On March 6, just three days before the start of the tournament, organizers scrapped the notion of increasing the field to eight teams and announced the six teams that had been selected. These were Wabash from the middle west, Grove City from western Pennsylvania and West Virginia, Rutgers from the Atlantic seaboard, North Carolina from the south, Missouri from the Missouri Valley Conference, and Idaho representing the Pacific slope. North Carolina's faculty would not consent to the team's participation in the tournament, and Mercer of the SIAA, which had lost to the Tar Heels in the southern tournament final, were chosen as the replacement. Rutgers's faculty also refused permission for the team to participate at the last minute, reaching the decision the day before the tournament began and after their participation had been confirmed. Rutgers was replaced by Kalamazoo, representing Michigan. Missouri participated in the national AAU tournament instead of this tournament. Illinois Wesleyan, representing Illinois, replaced Missouri in the field.

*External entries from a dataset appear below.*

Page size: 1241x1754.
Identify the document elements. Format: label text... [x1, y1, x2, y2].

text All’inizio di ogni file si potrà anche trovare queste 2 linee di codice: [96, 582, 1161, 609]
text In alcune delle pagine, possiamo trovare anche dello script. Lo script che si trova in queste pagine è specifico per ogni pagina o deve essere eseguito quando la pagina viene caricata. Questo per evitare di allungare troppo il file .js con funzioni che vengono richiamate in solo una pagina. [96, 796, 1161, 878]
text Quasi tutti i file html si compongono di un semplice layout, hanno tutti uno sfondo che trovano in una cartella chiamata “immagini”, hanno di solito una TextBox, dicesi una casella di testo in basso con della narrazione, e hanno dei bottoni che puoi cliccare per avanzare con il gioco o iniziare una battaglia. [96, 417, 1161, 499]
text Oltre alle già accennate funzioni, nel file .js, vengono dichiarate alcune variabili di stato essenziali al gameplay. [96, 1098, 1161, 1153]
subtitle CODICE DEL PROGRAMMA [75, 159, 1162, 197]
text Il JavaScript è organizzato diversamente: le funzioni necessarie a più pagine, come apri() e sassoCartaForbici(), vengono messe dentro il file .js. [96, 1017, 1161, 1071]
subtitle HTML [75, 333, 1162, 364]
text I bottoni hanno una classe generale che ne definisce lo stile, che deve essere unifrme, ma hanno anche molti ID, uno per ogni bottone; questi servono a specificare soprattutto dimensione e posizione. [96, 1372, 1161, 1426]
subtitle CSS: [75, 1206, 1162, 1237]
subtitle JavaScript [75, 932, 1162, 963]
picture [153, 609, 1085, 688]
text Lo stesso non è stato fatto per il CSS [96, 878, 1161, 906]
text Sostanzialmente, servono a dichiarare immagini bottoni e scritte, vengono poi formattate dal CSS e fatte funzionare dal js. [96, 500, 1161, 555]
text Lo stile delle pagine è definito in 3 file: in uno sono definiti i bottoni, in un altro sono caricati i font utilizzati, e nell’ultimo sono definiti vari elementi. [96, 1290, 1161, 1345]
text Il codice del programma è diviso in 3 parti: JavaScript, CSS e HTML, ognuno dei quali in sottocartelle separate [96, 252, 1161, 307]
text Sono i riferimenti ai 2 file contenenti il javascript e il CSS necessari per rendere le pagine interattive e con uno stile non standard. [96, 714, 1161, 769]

At least one newspaper editor concluded the tournament was a national championship in name only due to the absence of more representative teams, while many newspapers in a nationally syndicated article reported Wabash's national championship, mentioning the accomplishments of participants, with one praising the participants as representing the best that could be sent from around the country.